'Everything came together': Organizers call 2022 HeritageFest a success
Organizers are calling the first full-sized HeritageFest in two years – and last heritage festival in Hawrelak Park for the foreseeable future – a success.
"The sun, everything came together," Jim Gibbon, executive director of Edmonton Heritage Festival Association, told CTV News Edmonton on Monday.
"If you look around, people are showing up – thank goodness – and it's great just to be able to do it again full out and not say no to any pavilions, it's really, really nice."
The association put on a fledgling festival in 2021, selling half of its normal 300,000 tickets and hosting half of its average 70 pavilions.
Attendance numbers for 2022 haven't been finalized yet, but Salman Nasser, Edmonton president of the Pakistan Canada Association, said it was great to be one of 68 pavilions back.
"Edmonton and Alberta is about festivals, the city of festivals, the provinces of festival. So good to see people are having fun, enjoying and coming forward to see culture and heritage and, you know, having a good time."
HeritageFest will not return to Hawrelak Park in 2023, as the park is slated to be closed for three years for rehabilitation work.
"Hopefully it's only three years; we'll see. And who knows, if we could find a great new home, maybe we'll stay in the new home," Gibbon commented.
He said the Edmonton Heritage Festival Association has been negotiating on potential sites for a few years.
"There's some really great sites just on the edge of town, right on the freeway and things. There's a couple parks and things that would be amazing… The reality is there's lots of places, it's just finding the right one. And we have lots of time. We put this whole thing together in about 72 hours, so as long as we pick the site before – I don't know – the Monday before the festival, we should be fine," he joked.

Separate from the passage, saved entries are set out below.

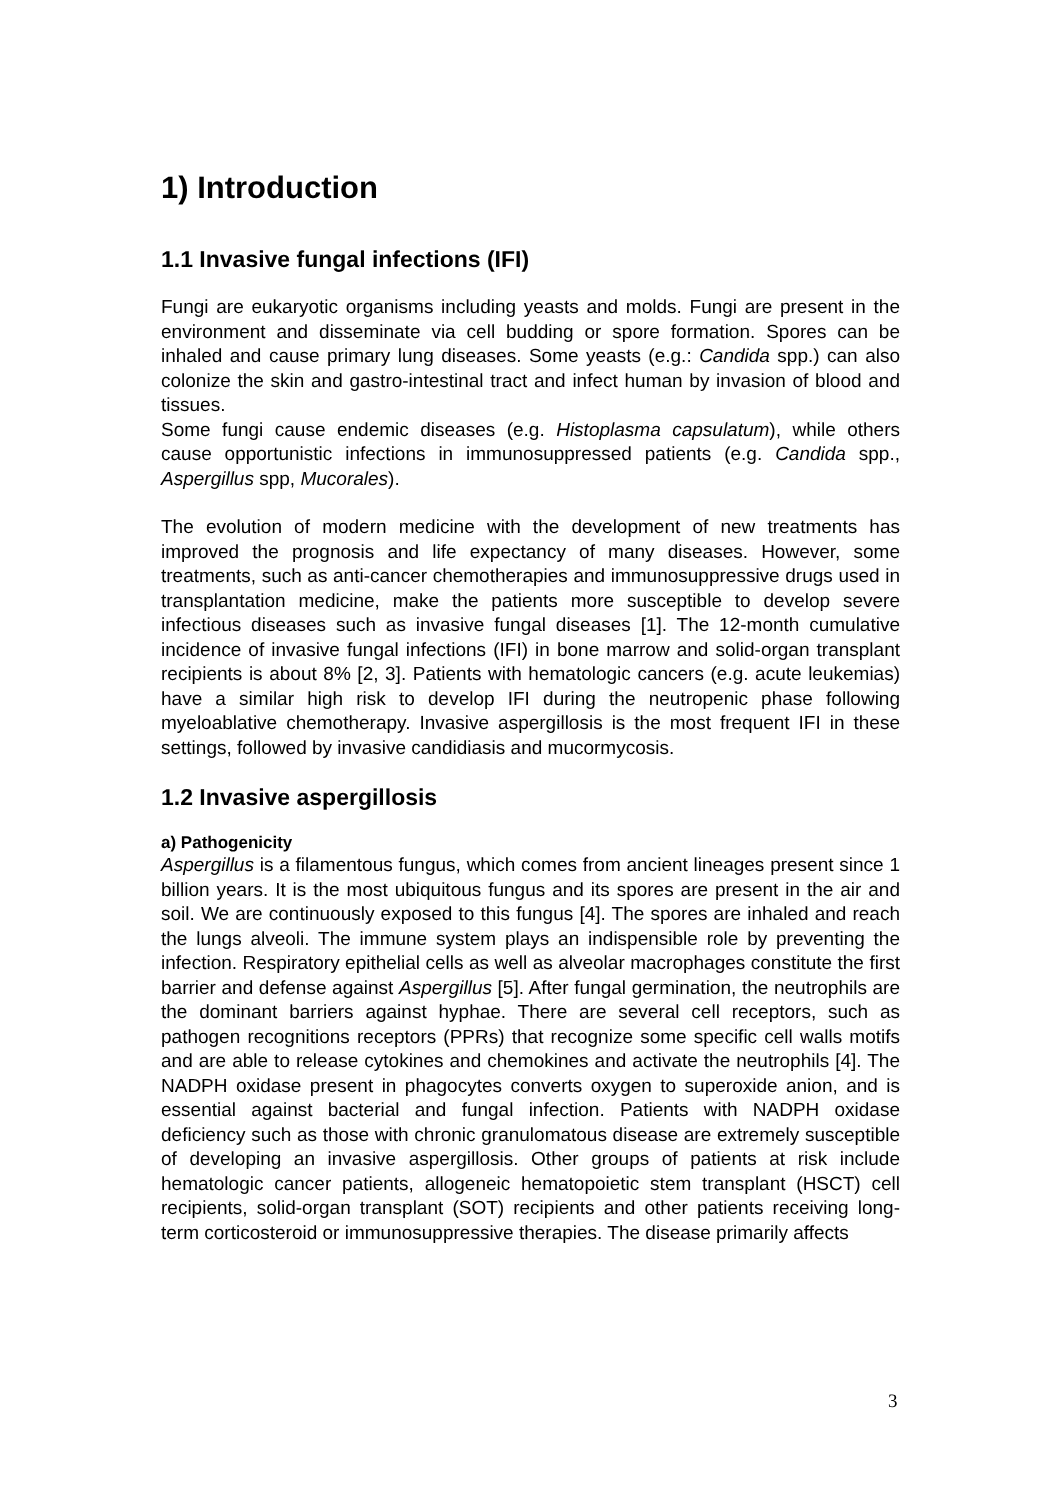1) Introduction
1.1 Invasive fungal infections (IFI)
Fungi are eukaryotic organisms including yeasts and molds. Fungi are present in the environment and disseminate via cell budding or spore formation. Spores can be inhaled and cause primary lung diseases. Some yeasts (e.g.: Candida spp.) can also colonize the skin and gastro-intestinal tract and infect human by invasion of blood and tissues.
Some fungi cause endemic diseases (e.g. Histoplasma capsulatum), while others cause opportunistic infections in immunosuppressed patients (e.g. Candida spp., Aspergillus spp, Mucorales).
The evolution of modern medicine with the development of new treatments has improved the prognosis and life expectancy of many diseases. However, some treatments, such as anti-cancer chemotherapies and immunosuppressive drugs used in transplantation medicine, make the patients more susceptible to develop severe infectious diseases such as invasive fungal diseases [1]. The 12-month cumulative incidence of invasive fungal infections (IFI) in bone marrow and solid-organ transplant recipients is about 8% [2, 3]. Patients with hematologic cancers (e.g. acute leukemias) have a similar high risk to develop IFI during the neutropenic phase following myeloablative chemotherapy. Invasive aspergillosis is the most frequent IFI in these settings, followed by invasive candidiasis and mucormycosis.
1.2 Invasive aspergillosis
a) Pathogenicity
Aspergillus is a filamentous fungus, which comes from ancient lineages present since 1 billion years. It is the most ubiquitous fungus and its spores are present in the air and soil. We are continuously exposed to this fungus [4]. The spores are inhaled and reach the lungs alveoli. The immune system plays an indispensible role by preventing the infection. Respiratory epithelial cells as well as alveolar macrophages constitute the first barrier and defense against Aspergillus [5]. After fungal germination, the neutrophils are the dominant barriers against hyphae. There are several cell receptors, such as pathogen recognitions receptors (PPRs) that recognize some specific cell walls motifs and are able to release cytokines and chemokines and activate the neutrophils [4]. The NADPH oxidase present in phagocytes converts oxygen to superoxide anion, and is essential against bacterial and fungal infection. Patients with NADPH oxidase deficiency such as those with chronic granulomatous disease are extremely susceptible of developing an invasive aspergillosis. Other groups of patients at risk include hematologic cancer patients, allogeneic hematopoietic stem transplant (HSCT) cell recipients, solid-organ transplant (SOT) recipients and other patients receiving long-term corticosteroid or immunosuppressive therapies. The disease primarily affects
3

"[Pavilions] just want to make sure there's an event next year, right, and for the next three years. And we know that'll happen."

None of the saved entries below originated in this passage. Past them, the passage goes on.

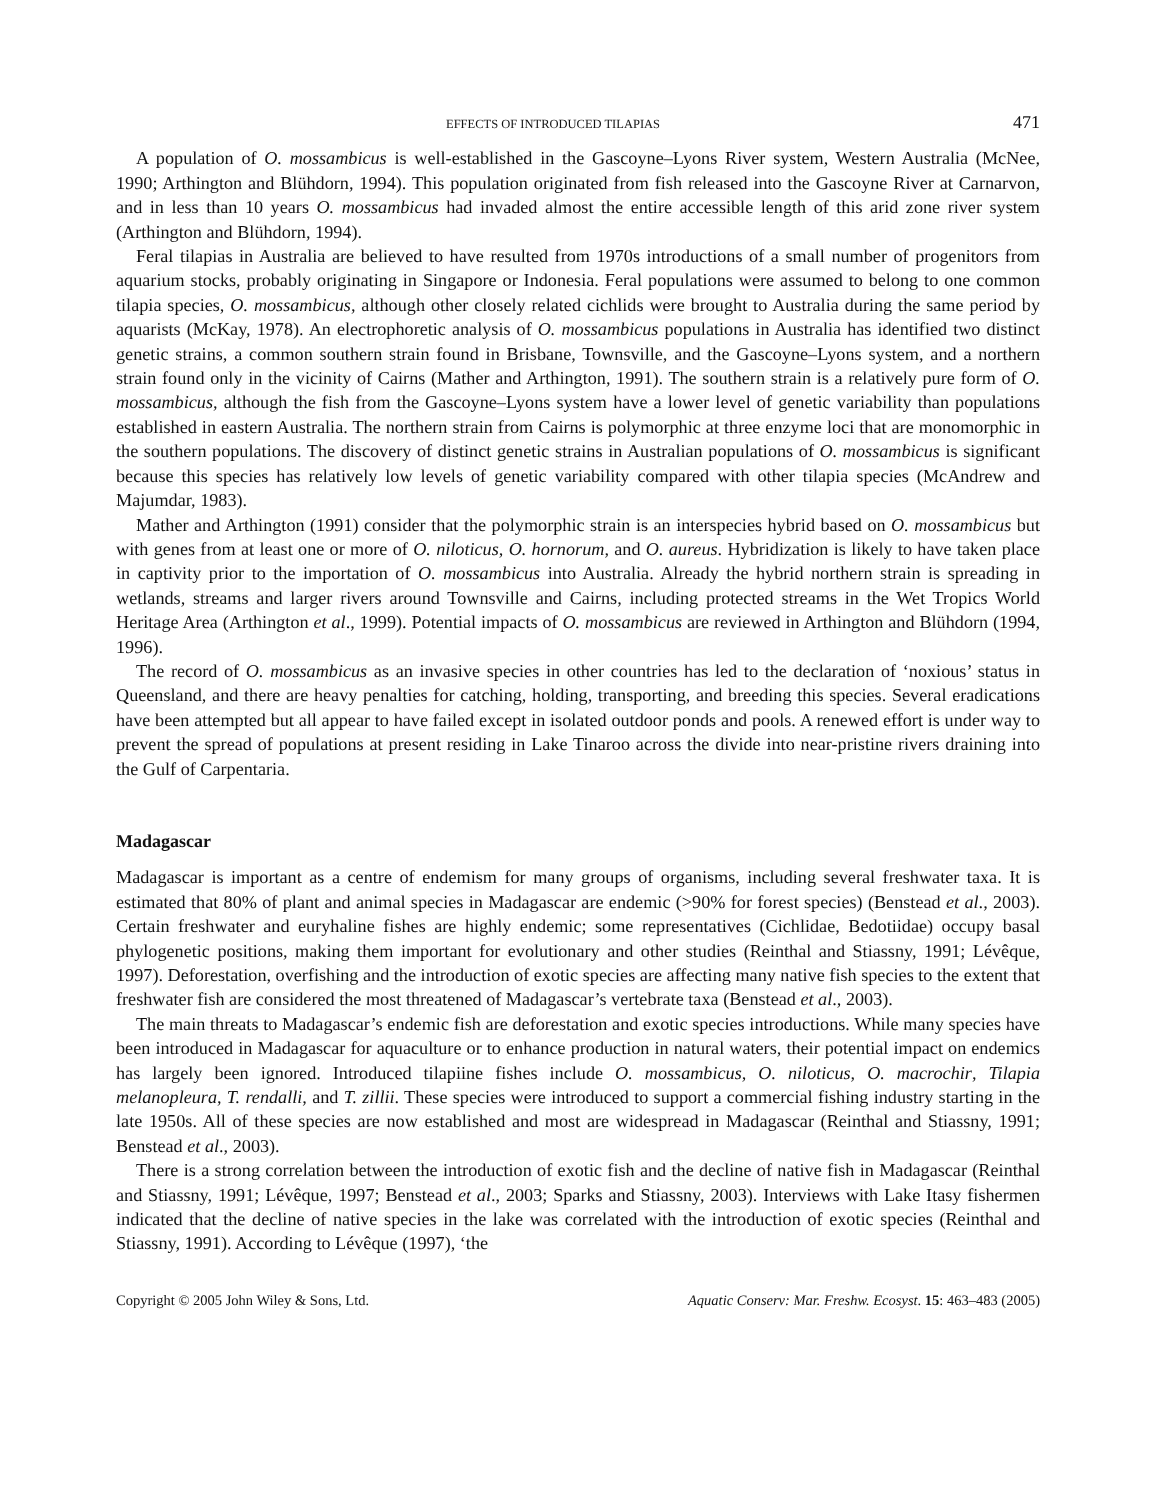EFFECTS OF INTRODUCED TILAPIAS 471
A population of O. mossambicus is well-established in the Gascoyne–Lyons River system, Western Australia (McNee, 1990; Arthington and Blühdorn, 1994). This population originated from fish released into the Gascoyne River at Carnarvon, and in less than 10 years O. mossambicus had invaded almost the entire accessible length of this arid zone river system (Arthington and Blühdorn, 1994).
Feral tilapias in Australia are believed to have resulted from 1970s introductions of a small number of progenitors from aquarium stocks, probably originating in Singapore or Indonesia. Feral populations were assumed to belong to one common tilapia species, O. mossambicus, although other closely related cichlids were brought to Australia during the same period by aquarists (McKay, 1978). An electrophoretic analysis of O. mossambicus populations in Australia has identified two distinct genetic strains, a common southern strain found in Brisbane, Townsville, and the Gascoyne–Lyons system, and a northern strain found only in the vicinity of Cairns (Mather and Arthington, 1991). The southern strain is a relatively pure form of O. mossambicus, although the fish from the Gascoyne–Lyons system have a lower level of genetic variability than populations established in eastern Australia. The northern strain from Cairns is polymorphic at three enzyme loci that are monomorphic in the southern populations. The discovery of distinct genetic strains in Australian populations of O. mossambicus is significant because this species has relatively low levels of genetic variability compared with other tilapia species (McAndrew and Majumdar, 1983).
Mather and Arthington (1991) consider that the polymorphic strain is an interspecies hybrid based on O. mossambicus but with genes from at least one or more of O. niloticus, O. hornorum, and O. aureus. Hybridization is likely to have taken place in captivity prior to the importation of O. mossambicus into Australia. Already the hybrid northern strain is spreading in wetlands, streams and larger rivers around Townsville and Cairns, including protected streams in the Wet Tropics World Heritage Area (Arthington et al., 1999). Potential impacts of O. mossambicus are reviewed in Arthington and Blühdorn (1994, 1996).
The record of O. mossambicus as an invasive species in other countries has led to the declaration of ‘noxious’ status in Queensland, and there are heavy penalties for catching, holding, transporting, and breeding this species. Several eradications have been attempted but all appear to have failed except in isolated outdoor ponds and pools. A renewed effort is under way to prevent the spread of populations at present residing in Lake Tinaroo across the divide into near-pristine rivers draining into the Gulf of Carpentaria.
Madagascar
Madagascar is important as a centre of endemism for many groups of organisms, including several freshwater taxa. It is estimated that 80% of plant and animal species in Madagascar are endemic (>90% for forest species) (Benstead et al., 2003). Certain freshwater and euryhaline fishes are highly endemic; some representatives (Cichlidae, Bedotiidae) occupy basal phylogenetic positions, making them important for evolutionary and other studies (Reinthal and Stiassny, 1991; Lévêque, 1997). Deforestation, overfishing and the introduction of exotic species are affecting many native fish species to the extent that freshwater fish are considered the most threatened of Madagascar’s vertebrate taxa (Benstead et al., 2003).
The main threats to Madagascar’s endemic fish are deforestation and exotic species introductions. While many species have been introduced in Madagascar for aquaculture or to enhance production in natural waters, their potential impact on endemics has largely been ignored. Introduced tilapiine fishes include O. mossambicus, O. niloticus, O. macrochir, Tilapia melanopleura, T. rendalli, and T. zillii. These species were introduced to support a commercial fishing industry starting in the late 1950s. All of these species are now established and most are widespread in Madagascar (Reinthal and Stiassny, 1991; Benstead et al., 2003).
There is a strong correlation between the introduction of exotic fish and the decline of native fish in Madagascar (Reinthal and Stiassny, 1991; Lévêque, 1997; Benstead et al., 2003; Sparks and Stiassny, 2003). Interviews with Lake Itasy fishermen indicated that the decline of native species in the lake was correlated with the introduction of exotic species (Reinthal and Stiassny, 1991). According to Lévêque (1997), ‘the
Copyright © 2005 John Wiley & Sons, Ltd. Aquatic Conserv: Mar. Freshw. Ecosyst. 15: 463–483 (2005)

"This is the biggest park we have in Edmonton," Nasser pointed out. "So pressure on Jim, but still, I guess, if any person can do it, that would be Jim."
The festival – normally one of Edmonton's Food Bank's most successful drives – only saw about 7,500 kilograms of food donated. That is roughly 15 per cent of previous years. However, both Gibbon and food bank executive director Marjorie Bencz noted more people have been donating money online, the impact of which isn't measured in the same way.
"If people are doing that kind of support, that's appreciated as well," Bencz said.
The food bank is serving double the number of people it did in 2020 with its hamper program, an estimated 35,000 Edmontonians.